An Israeli Cabinet vote could pave the way for the first stage of the plan: Palestinians are to crack down on militias, while Israel is to withdraw troops from Palestinian towns and freeze construction in Jewish settlements in the West Bank and Gaza Strip.
It was not clear from the White House statement whether the United States was addressing Israeli concerns already in the first stage.
Israel has also demanded that the Palestinians drop without further discussion a demand for the ``right of return'' of Palestinian refugees and their descendants - who total around 4 million - to former homes in Israel. The fate of refugees is to be addressed in the last stage of the road map.
At the White House, a senior administration official told reporters that both sides have concerns over the road map, noting Palestinian worries over whether Israel is willing to allow the creation of a viable Palestinian state.
These and other issues will be addressed as the two sides implement the road map, but the formula itself - including establishment of a Palestinian state with provisional borders - will not be changed, the official said on condition of anonymity.
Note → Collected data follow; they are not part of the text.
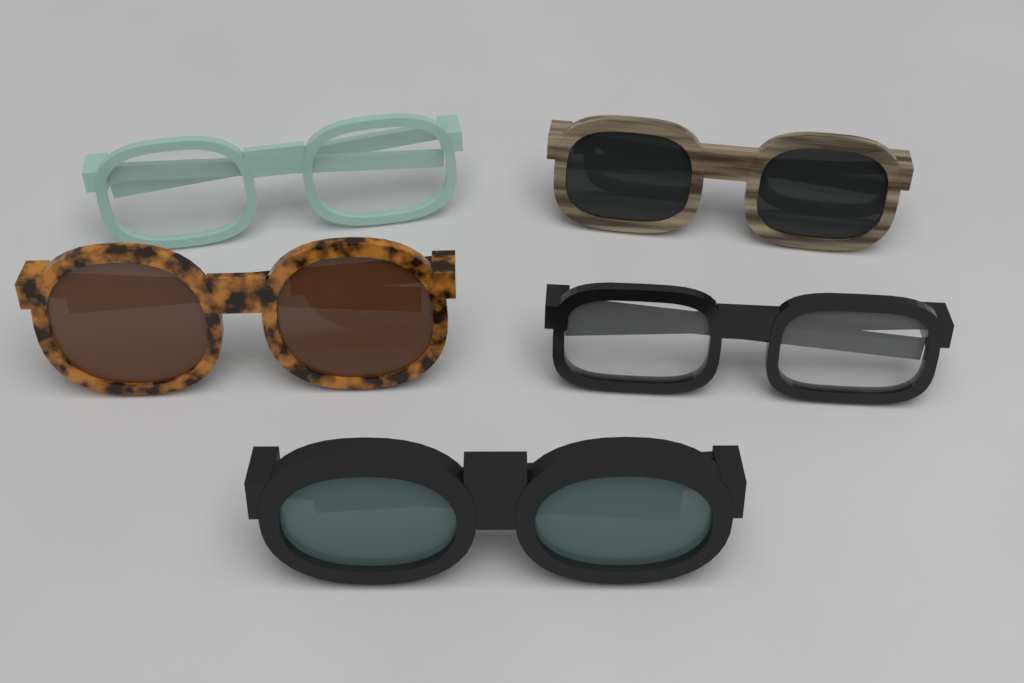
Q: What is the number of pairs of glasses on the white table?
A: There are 5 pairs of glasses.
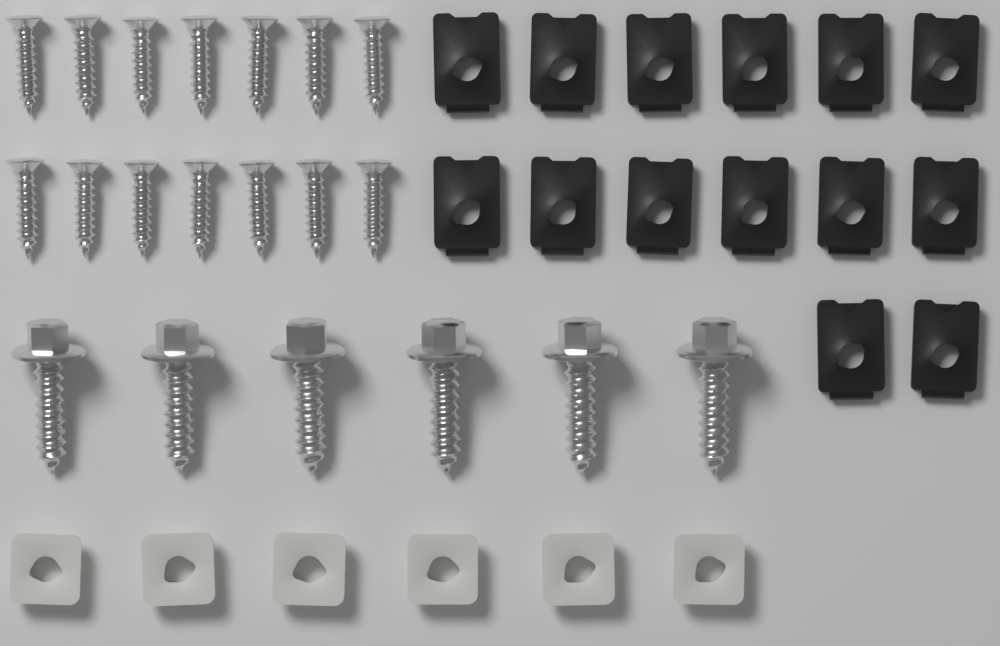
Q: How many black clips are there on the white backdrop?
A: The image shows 14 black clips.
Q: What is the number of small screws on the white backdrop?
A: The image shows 14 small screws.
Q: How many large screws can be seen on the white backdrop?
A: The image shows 6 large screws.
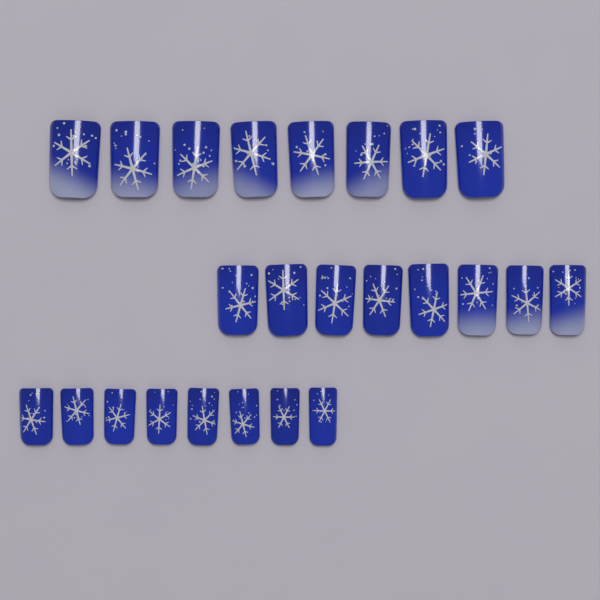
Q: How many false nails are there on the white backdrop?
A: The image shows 24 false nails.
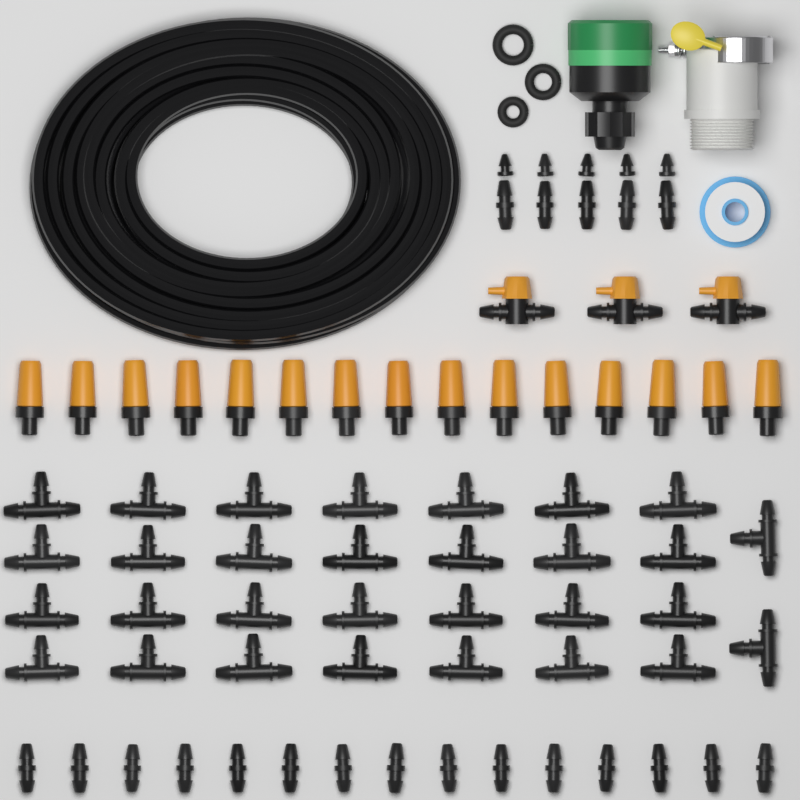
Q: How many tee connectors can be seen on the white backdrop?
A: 30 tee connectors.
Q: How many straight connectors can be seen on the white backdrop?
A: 20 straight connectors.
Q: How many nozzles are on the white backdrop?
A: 15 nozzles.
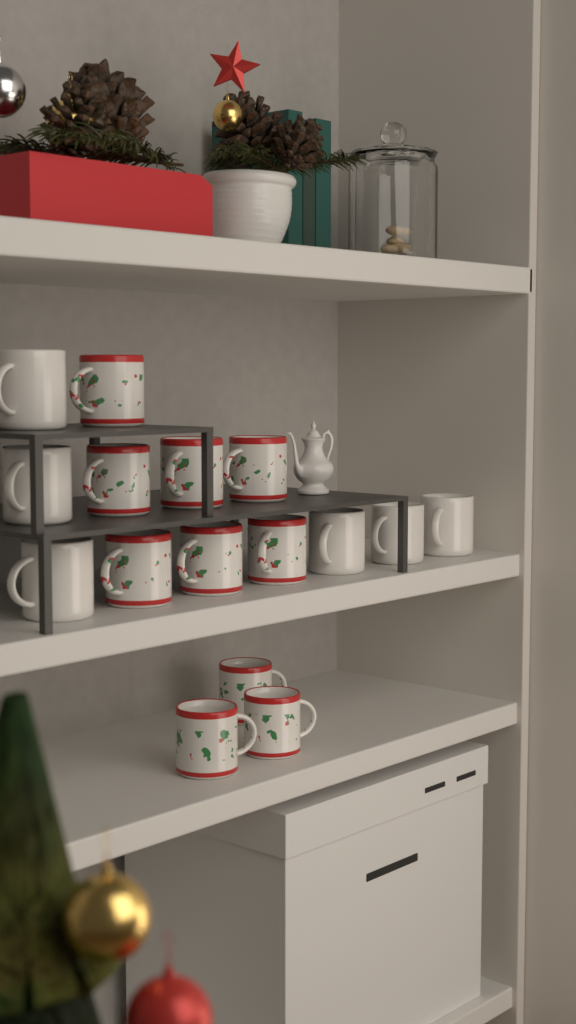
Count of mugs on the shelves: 16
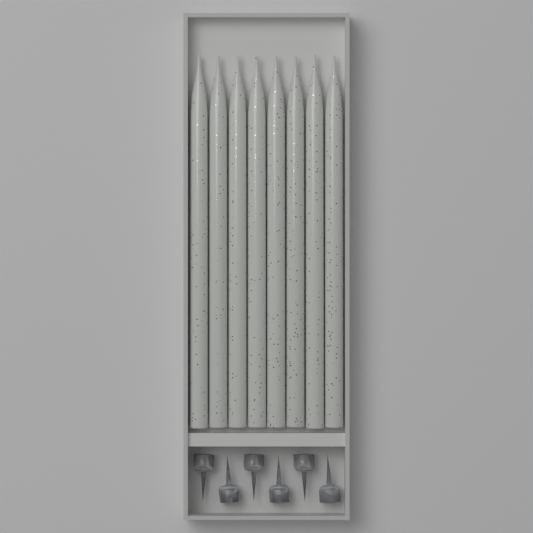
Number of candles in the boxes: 8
Israeli opponents of the plan stepped up their pressure on Sharon. ``In its present form, the roadmap is a recipe for more terror,'' said Cabinet minister Uzi Landau.
The Jewish settlers' umbrella organization said ``acceptance of the map ... is likely to be interpreted as a prize for terror.''
In the Gaza Strip, meanwhile, the Islamic militant group Hamas attacked an Israeli bus with explosives Friday, wounding two people.
The bombing - Hamas' fifth in a week - was an apparent challenge to Palestinian Prime Minister Mahmoud Abbas, who a day earlier had asked the Islamic militant group to halt attacks against Israelis.
Hamas told Abbas it would consider stopping attacks on civilians in Israel, but would continue targeting Israeli settlers and soldiers in the West Bank and Gaza. Israel has said it would not accept a partial truce.
Abbas is trying to avoid using force against the militias - as Israel demands - in part because he may not have enough of a power base to risk a full-fledged confrontation. Hamas has grown in popularity in the West Bank and Gaza Strip, where many Palestinians are embittered by Israeli military strikes and travel bans that cause much hardship.
Earlier this week, Hamas and other Palestinian militias carried out five suicide bombings that killed 12 Israelis and wounded dozens.
The bus attacked Friday was en route from the Jewish settlement of Netzarim in central Gaza to Israel, with 15 people on board, when the explosion went off.
Hamas claimed responsibility during a rally in the Gaza refugee camp of Jabaliya, saying it had targeted the bus with a pipe bomb. The Israeli military said the explosion came from a ``roadside bomb.''
Following the attack, the Israeli army fired tank shells near neighboring Palestinian areas, and soldiers began searching farms, according to residents.